Visitors to the Budma International Construction Fair in Poznan, Poland, will also have an opportunity to walk down a green street of sustainability. The 2010 event, run by Poznan International Fair, features its own wooden house village. It's a growth area in a flagging sector, as according to Budma's project manager Violetta Pastwa, housebuilding now represents just 20 per cent of the Polish construction market.

Budma recorded 65,000 visitors last year and Pastwa forecasts similar numbers at next year's event. She attributes at least some of the market's strength to the weakness of the west European construction markets.

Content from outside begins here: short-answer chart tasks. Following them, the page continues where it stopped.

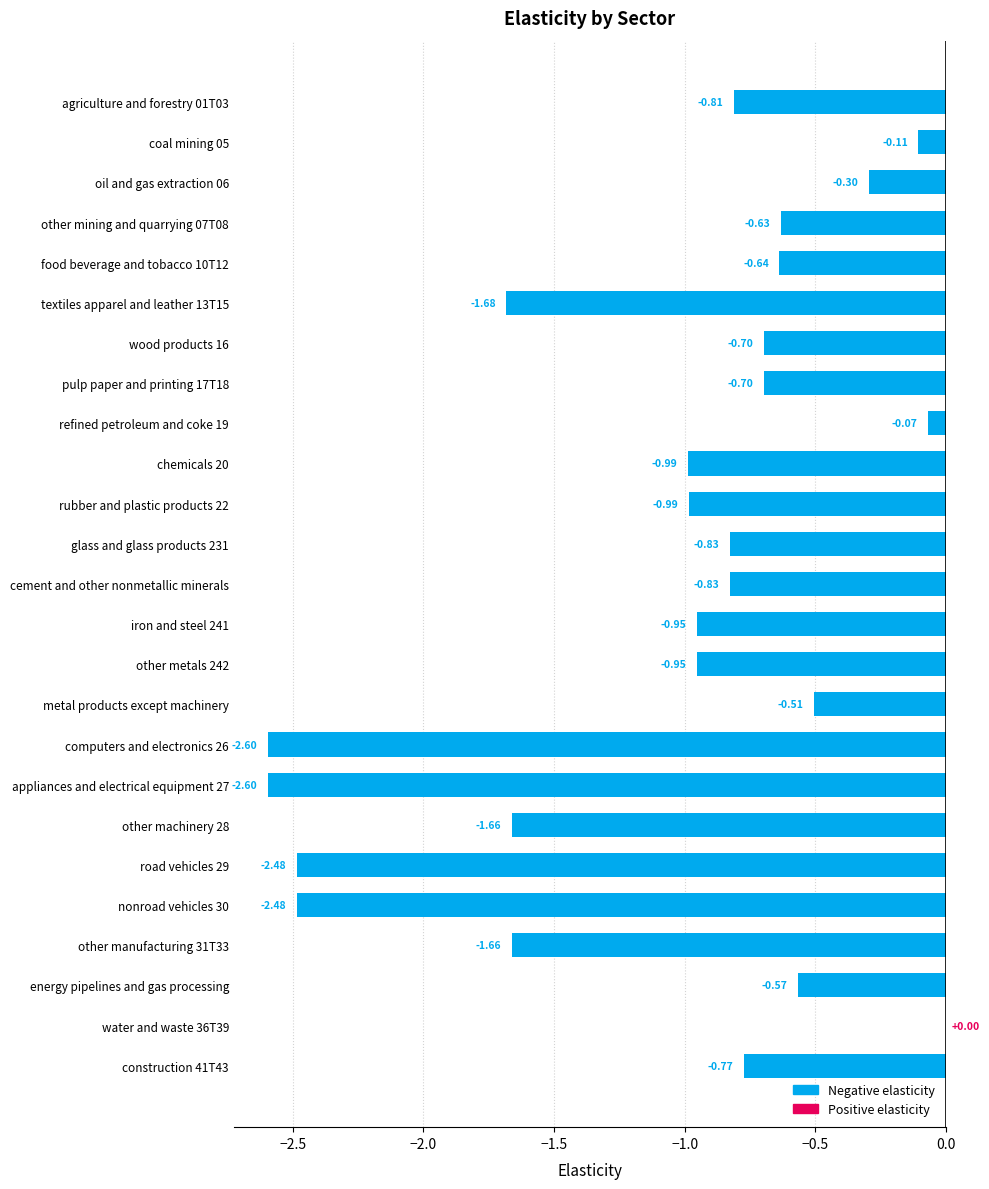

What is the sum of the values at energy pipelines and gas processing and textiles apparel and leather 13T15?

-2.2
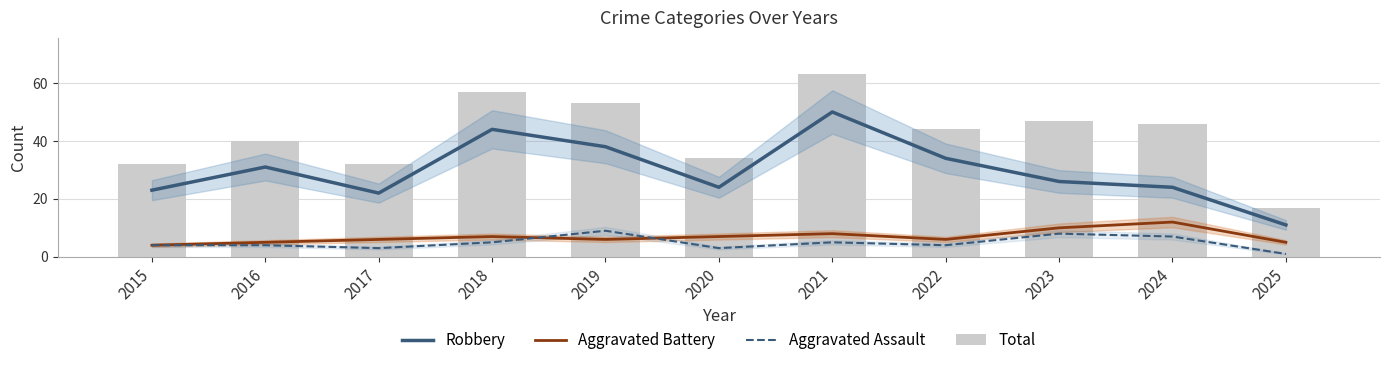

How many data points in Aggravated Battery are less than 6?

3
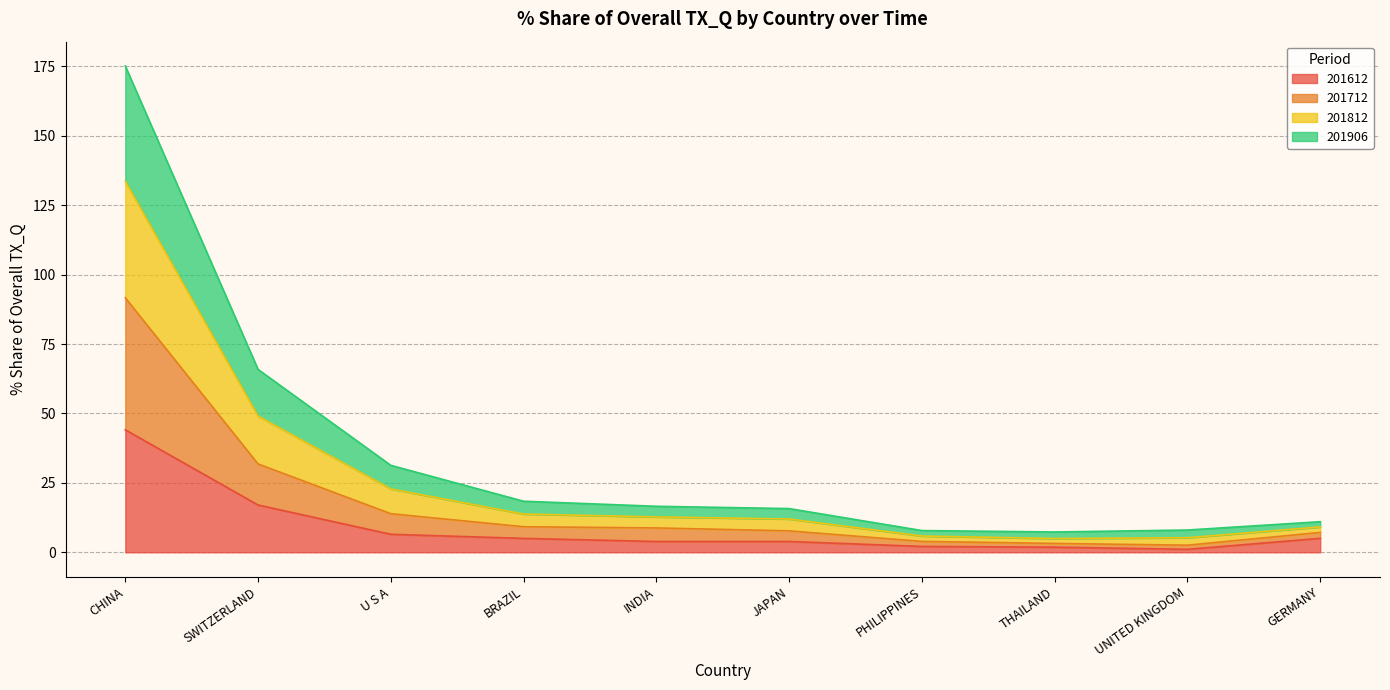

The 201612 series shows 6.5 at U S A. True or false?

True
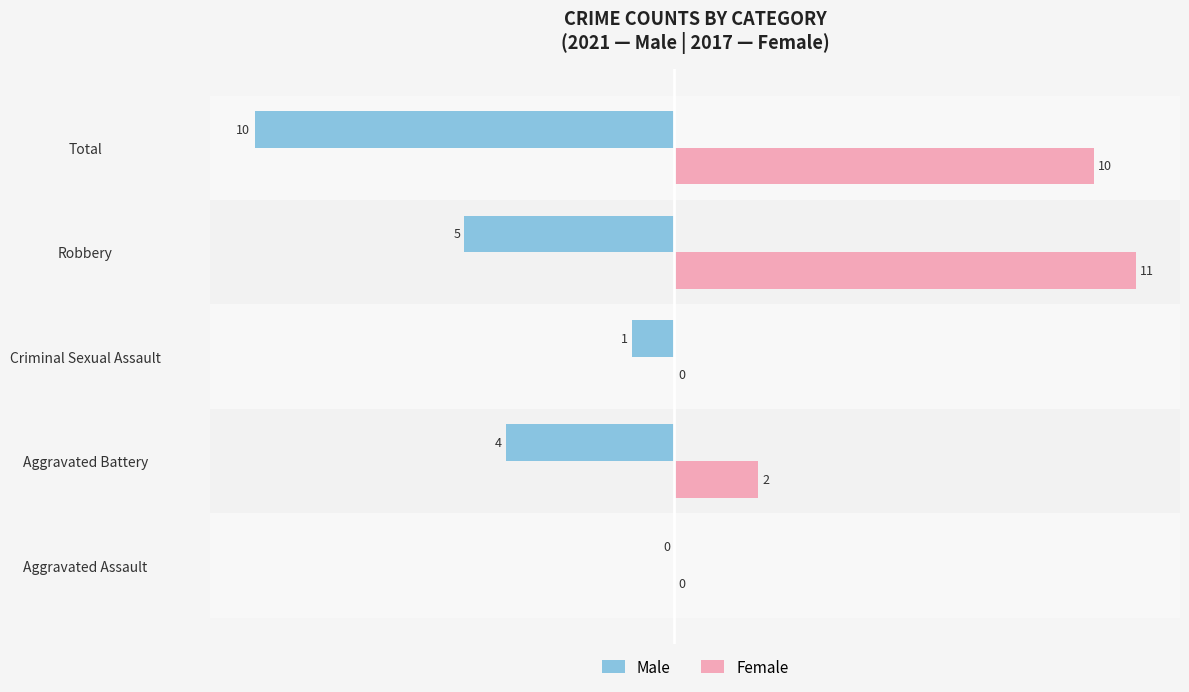

The Female series shows 20 at Robbery. True or false?

False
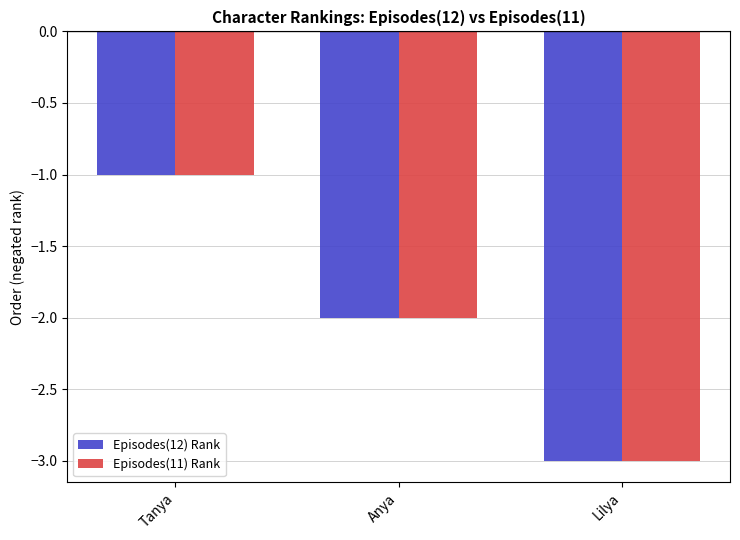

Which category has the highest value across all series?

Tanya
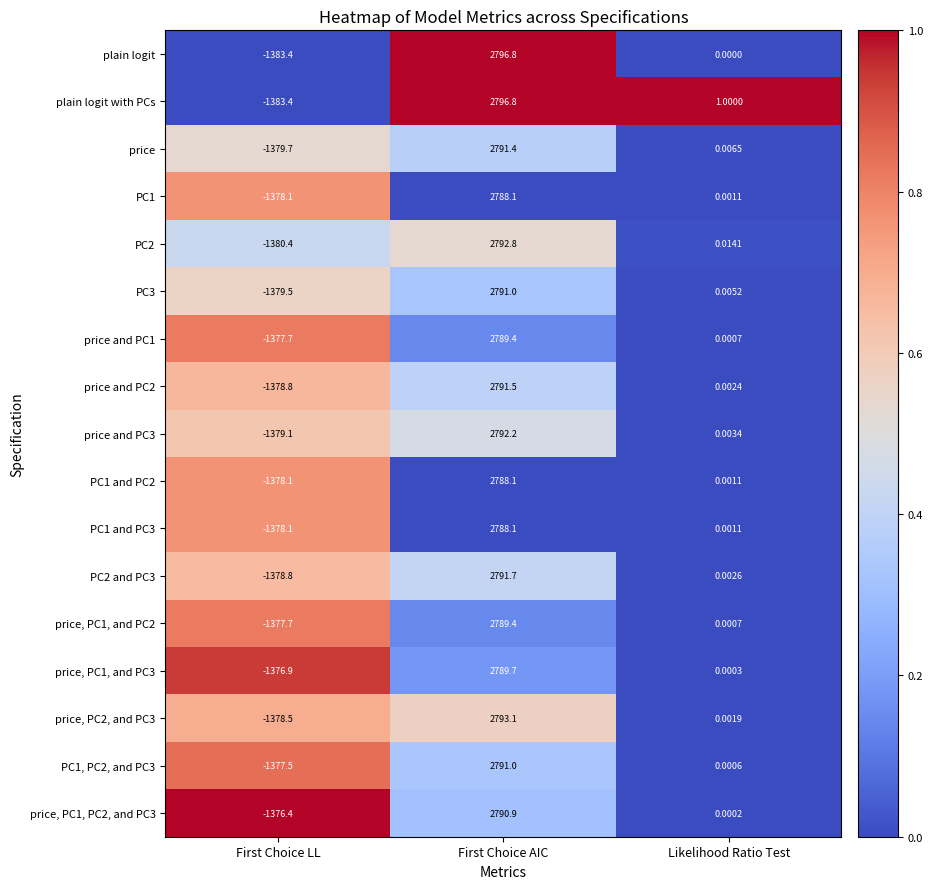

At which category is the sum across all series the highest?

First Choice AIC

"The fact is that a few companies have pulled out from participating in the next edition of Budma," she says. "However, we have some new companies that see the chance to improve their position in the market in this time of change. A significant part of these new companies are from outside of Poland. That is because the recession is much more serious in western Europe than in our part of the continent. Producers and distributors of products and solutions for construction are searching for new trade customers in Poland."

There is no such sign of sustainability or eco-sound housing in Africa. Green issues comes a distant second to lowest-cost development at Ace Event Management's West Africa Building and Construction. The event, which took place at Accra, Ghana in April, saw 70 exhibitors and
3,800 visitors, figures expected to be bettered when the pairing moves to Abuja, Nigeria, next year.

ACE Event Management MD, Tracey Nolan-Shaw, says that in West Africa the market is still much about competing over lowest price and competing closely with providers from the Far East. "Obviously, if you're looking at West Africa, green and sustainability issues are lower down the agenda because they're just getting the infrastructure sorted. They'll worry about green stuff later, especially with the influx of stuff in from China as well. China is highly competitive with their prices, so in times of difficulty you can see why people would go for the cheaper option.

Nolan-Shaw says although the market is feeling the pinch out in West Africa, it's different to the situation in the UK, due largely to the region's sizeable oil deposits. "There's still development anywhere where there is oil, so there's plenty of work going on and people are still willing to exhibit. It's still the right place for investment.

According to Nolan-Shaw, enquiries are now starting to come in from the US. "We haven't had any exhibitors from the US for a few years, but their market is down and for this one we've had 20 enquiries."

As for how the situation can be helped elsewhere in the world, Nolan-Shaw believes much of the damage being done to the exhibition industry stems from an imprudent reduction in corporate marketing budgets. "Companies putting a halt on their marketing budget are making a mistake. In times like this there's more of a reason to be aggressive," she says.

Interbuild's Pierpoint sums up the risk of companies digging in when they should be building. "What I've found is that in a recession, if you do what you've always done, you don't get what you always got, because you can't stand still. Rather than assume that just because last year you had 3,000 square metres of people selling taps, there's any reason that that naturally would happen again."